2. Consider the overall image your space—whether it is a cubicle or office complete with administrative assistance—exudes. Is it warm, hospitable, inviting? Or is it cold and sterile? Try to find a balance between inviting visitors to nap on your couch, dawdle for hours over coffee, or feeling rushed out the door.
3. Surprisingly, your door itself (if you have one) can be telling. Is it open, shut, halfway open? If it’s always open, folks will feel comfortable just stopping by. If closed you’re probably viewed as unapproachable. If it is half-open then you’re signaling others to come in if it is something important.
4. Contemplate the direction your chair faces. Do you look out your door? Could be distracting if it is open. At a wall? Is your back to the door? Are you lucky enough to have a window view (even if it overlooks cement or a parking lot)? Probably your chair is behind a desk — does this separate you from visitors — is it an unconscious barrier or protective device? Again, what signals are you perhaps inadvertently sending?
5. Consider the number and condition of your shelves, bookcases, credenzas, file cabinets, or other storage units. Are they dusted? Overflowing with paper? Filled with outdated books? Jammed shut, never to be opened except in a dire emergency? Merely the holders of half-dead plants? Less is more!

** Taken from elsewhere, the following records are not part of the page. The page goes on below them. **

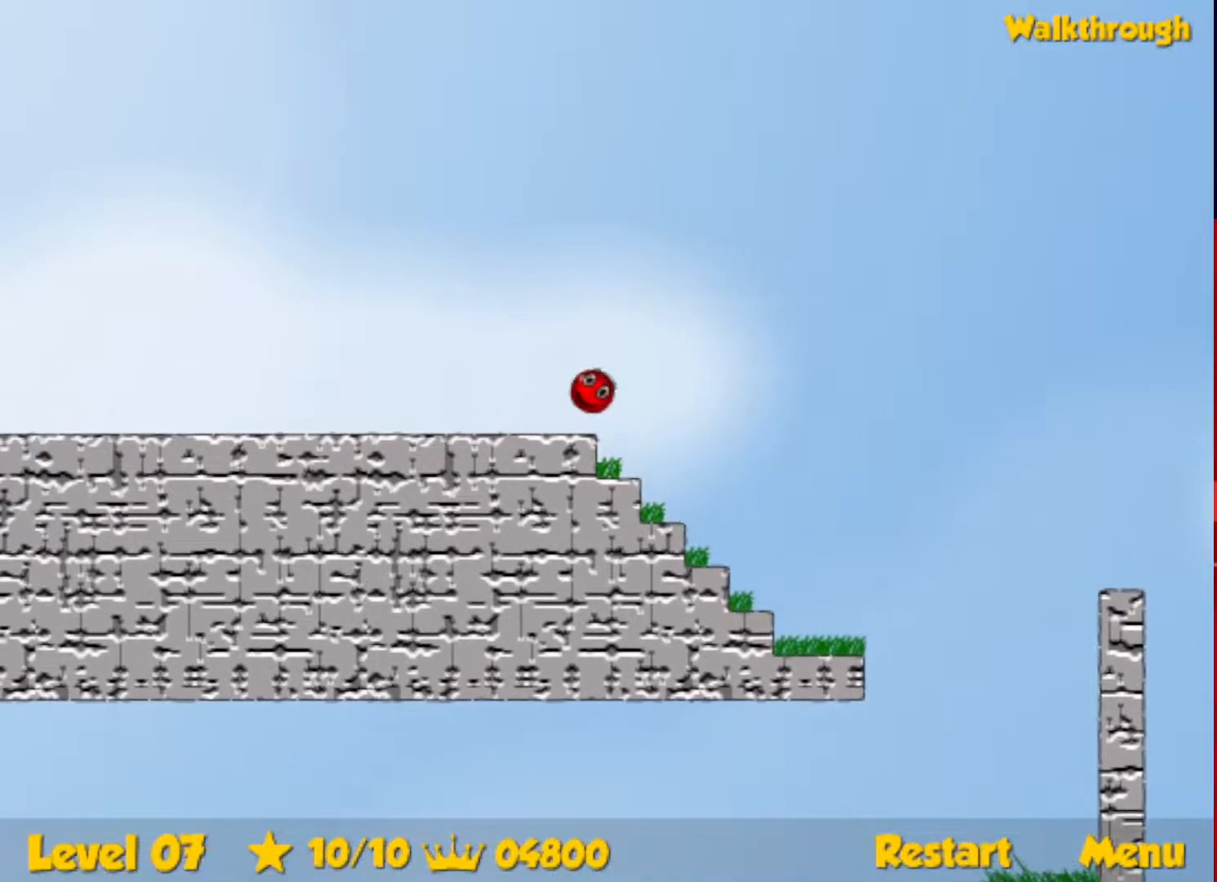
{"keys": ["left"], "events": [[50, "down", "up"]]}
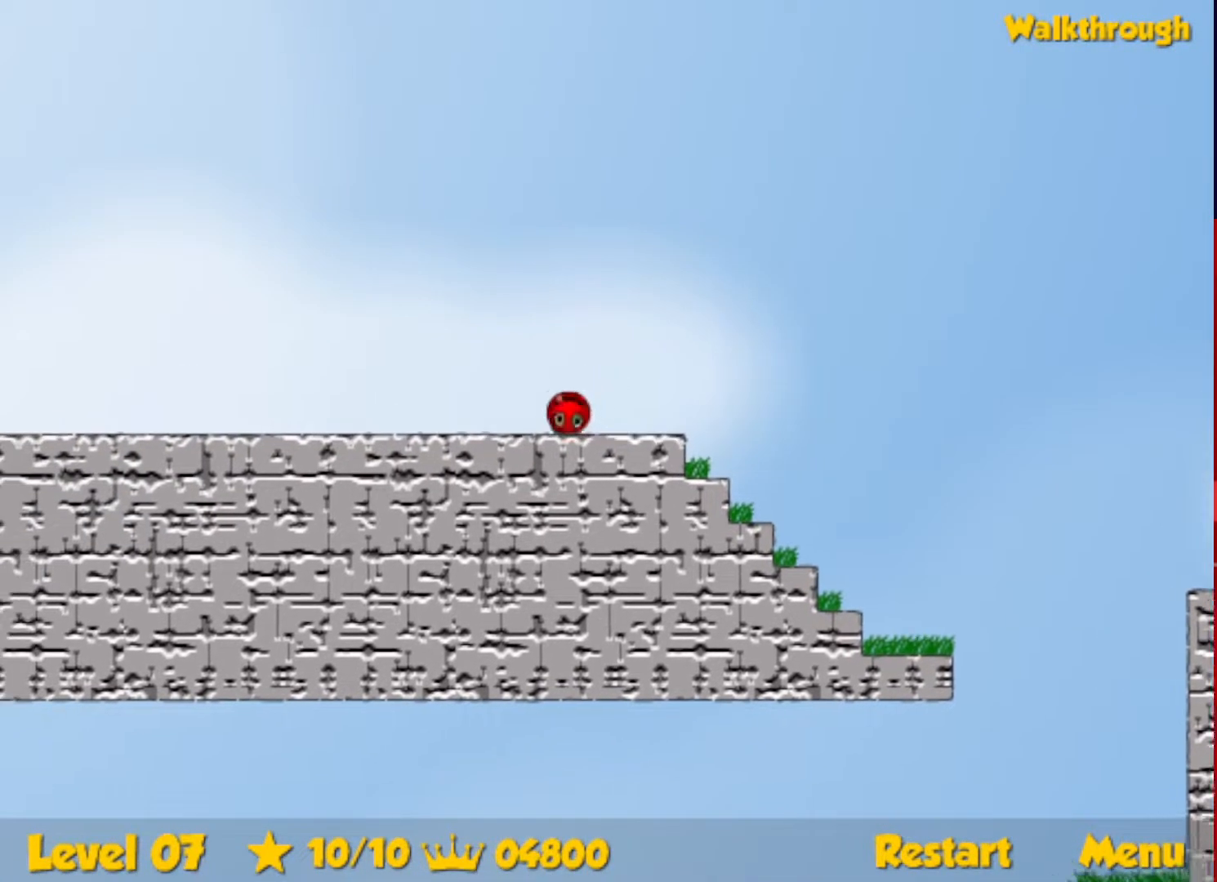
{"keys": ["left"], "events": []}
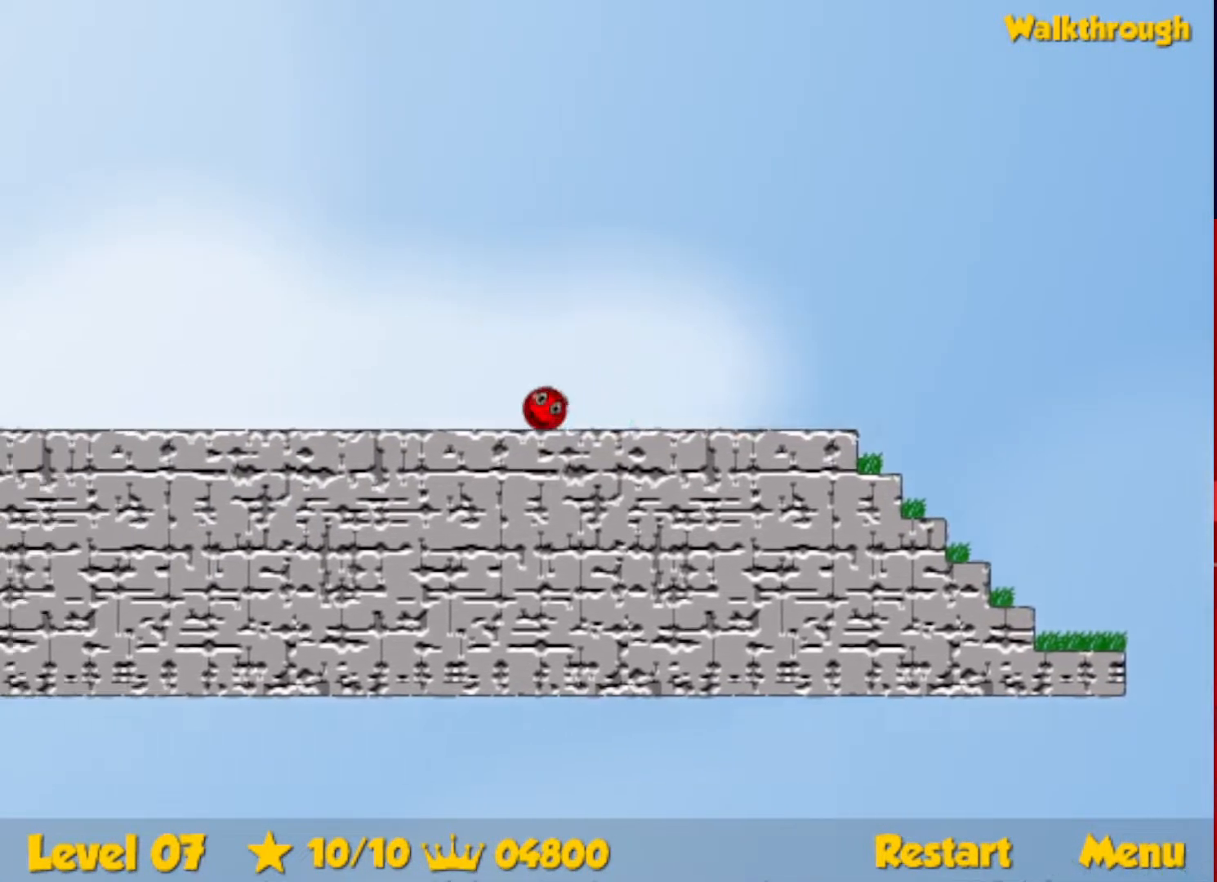
{"keys": ["left"], "events": []}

Without studying the art of feng shui, anyone can balance an office environment to be professional, user-friendly, and comfortable. Seek supplies to corral your clutter—stores like
The Container Store has amazing and usually inexpensive solutions to many common storage or display issues. If you simply consider the idea of changing office spaces (always a daunting task), what would you keep, what would your purge, and why? After all, unless you’re lucky enough to work at home, most of us spend numerous hours at work, so it should be an environment conducive to both comfort and productivity.
Oh, and, if you’re wondering about my progress relating to spring cleaning at home, in the immortal words of Scarlett O’Hara in the movie classic Gone with the Wind, “I’ll think about that tomorrow!”